* **TASK LIST**:
A. In the forum thread, where was the folder named 'temp' created when the notebook was tested with the "./temp" path?
B. List every username that posts a comment in the forum thread.

* **DOCUMENT PASSAGE**:
════

This can probably be fixed by using a directory relative to the current directory for /temp

steevelaquitaine commented 2 months ago

If I understand that should be fixable with an os.mkdir("/temp") before the following lines:

data_storage_directory = "/temp" # Note: this path must exist on your local drive cache = VisualBehaviorOphysProjectCache.from_s3_cache(cache_dir=data_storage_directory)

Can you check @yavorska-iryna? Thanks a lot in advance.

yavorska-iryna commented 2 months ago

We have not seen this issue when we ran the notebook. Steeve's fix may work. I need to test it.

yavorska-iryna commented 2 months ago

@iamzoltan I dont run into the same permission error when I test the notebook in Jupyter lab or colab. I changed the name of the folder and the code still ran, so I dont think os.makedir would fix it. Since I can't replicate this error, it's hard for me to fix it.

iamzoltan commented 2 months ago

Yes I understand. We are talking about the processing environment on GH. Can you change the location to ./temp and lets see if that fixes the issue

yavorska-iryna commented 2 months ago

Let me look into it.

yavorska-iryna commented 2 months ago

@iamzoltan I changed the path to "./temp" and merged it to my forked branch. Let me know if that works.

matchings commented 2 months ago

I just tested the notebook on the allen-hot-fix branch with the following change to the cache loading and it worked as expected:

data_storage_directory = "./temp" cache = VisualBehaviorOphysProjectCache.from_s3_cache(cache_dir=data_storage_directory)

A folder called 'temp' was created in the same directory as the notebook and the cache loaded properly.

iamzoltan commented 2 months ago

Looks like the process is failing after adding in the fMRI fixes

iamzoltan commented 2 months ago

actually I cant get the allen books to run locally. I get this error:

   41 # query on valid_roi if exclude_invalid_rois == True
     42 if exclude_invalid_rois:
---> 43     cell_specimen_table = ophys_experiment.cell_specimen_table.query('valid_roi').reset_index()  # noqa E501
     44 else:
     45     cell_specimen_table = ophys_experiment.cell_specimen_table.reset_index()  # noqa E501

Cell In[16], line 20, in <lambda>(self, expr, **kwargs)
     18 pd.set_option('display.max_columns', 500)

════

* **EXTRACTED INFORMATION**:
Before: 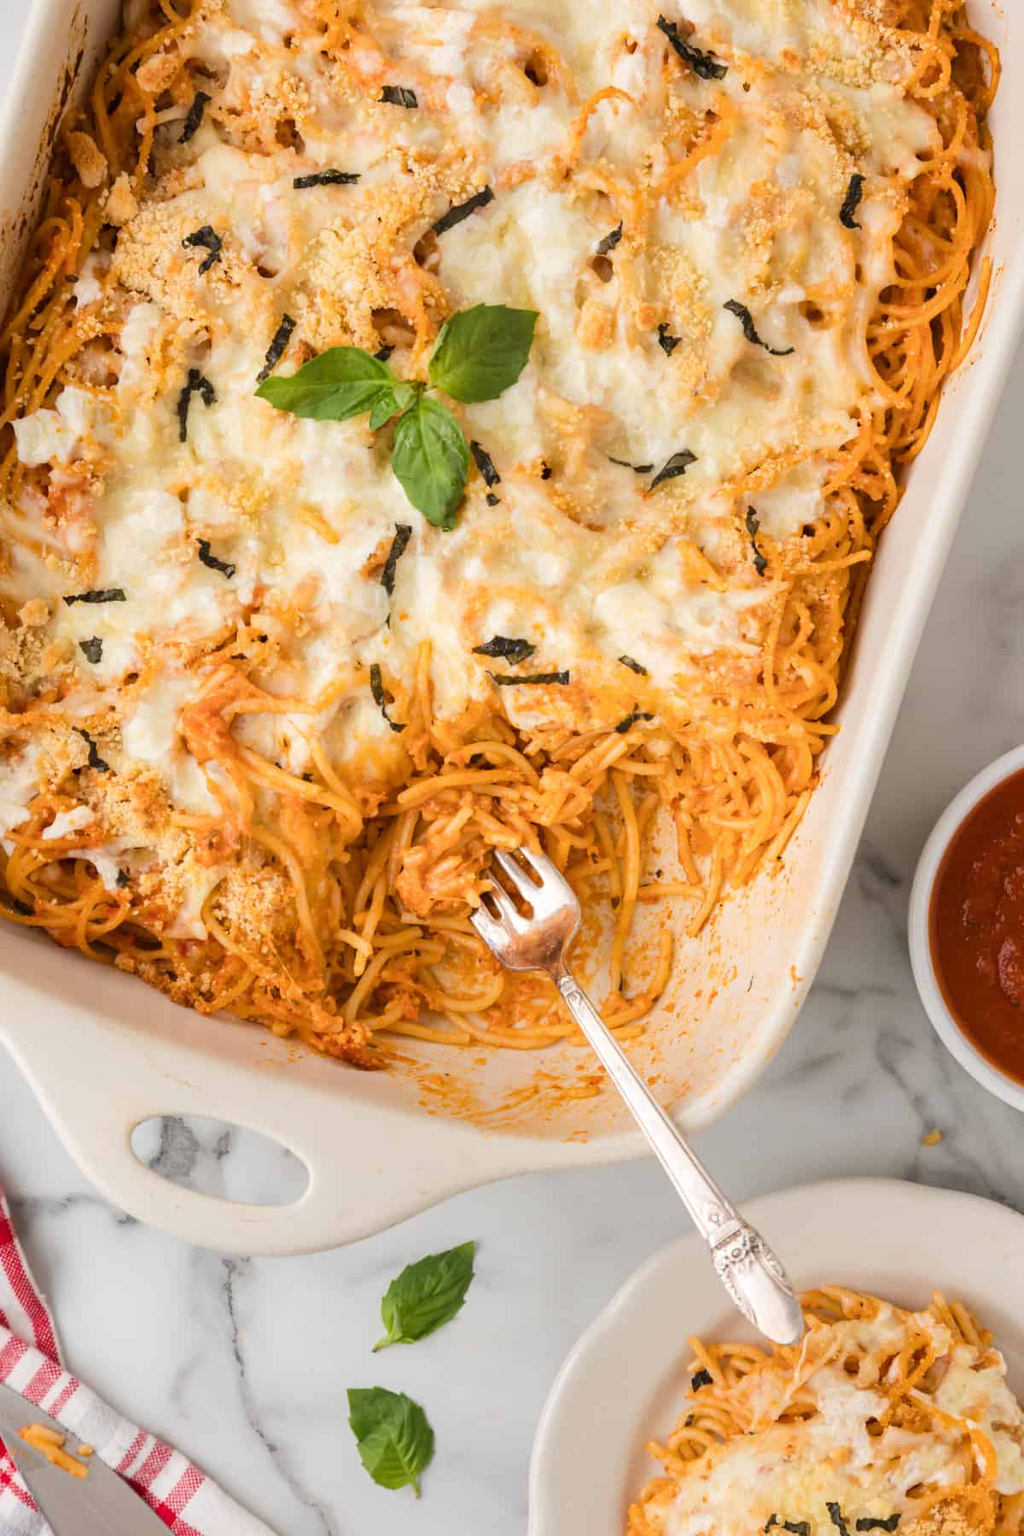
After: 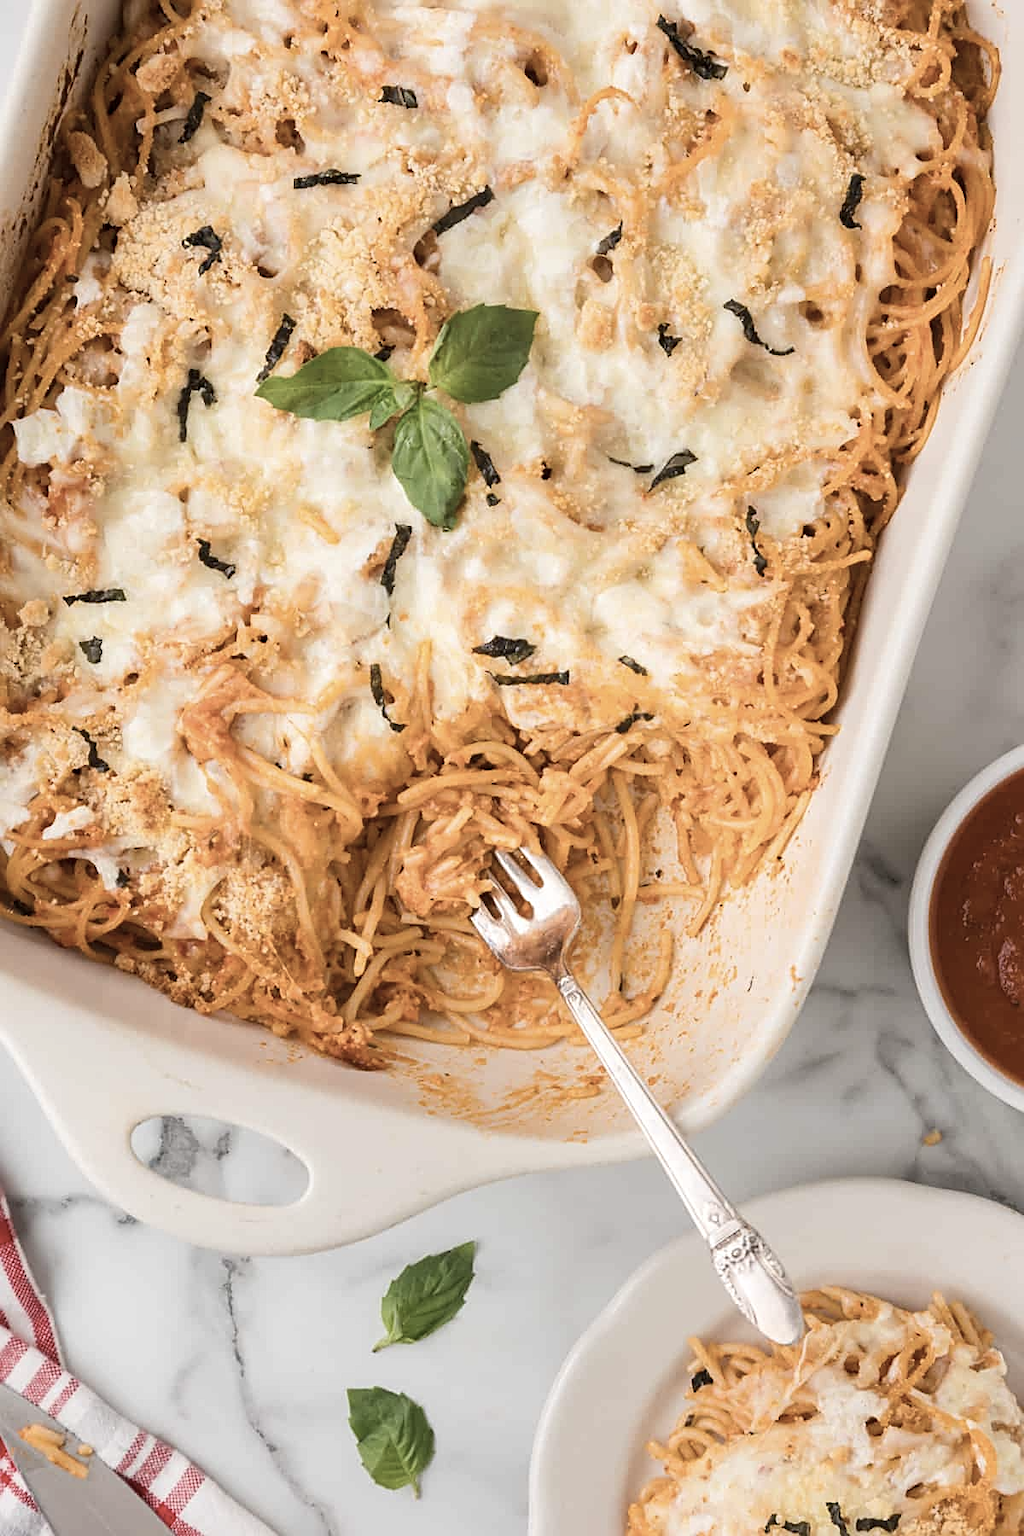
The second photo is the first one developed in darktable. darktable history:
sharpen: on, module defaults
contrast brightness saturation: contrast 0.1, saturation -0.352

════

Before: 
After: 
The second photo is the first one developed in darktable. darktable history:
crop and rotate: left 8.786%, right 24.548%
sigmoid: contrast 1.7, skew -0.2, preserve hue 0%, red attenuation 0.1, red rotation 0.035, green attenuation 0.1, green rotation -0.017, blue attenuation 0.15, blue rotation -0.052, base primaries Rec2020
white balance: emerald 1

════

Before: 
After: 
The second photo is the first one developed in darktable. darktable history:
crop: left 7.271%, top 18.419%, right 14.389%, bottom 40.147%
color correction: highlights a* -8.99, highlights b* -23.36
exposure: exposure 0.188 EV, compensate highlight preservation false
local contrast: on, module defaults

════

* **RESULTS OF THE EXERCISE**:
A. In the same directory as the notebook.

B. steevelaquitaine, yavorska-iryna, iamzoltan, matchings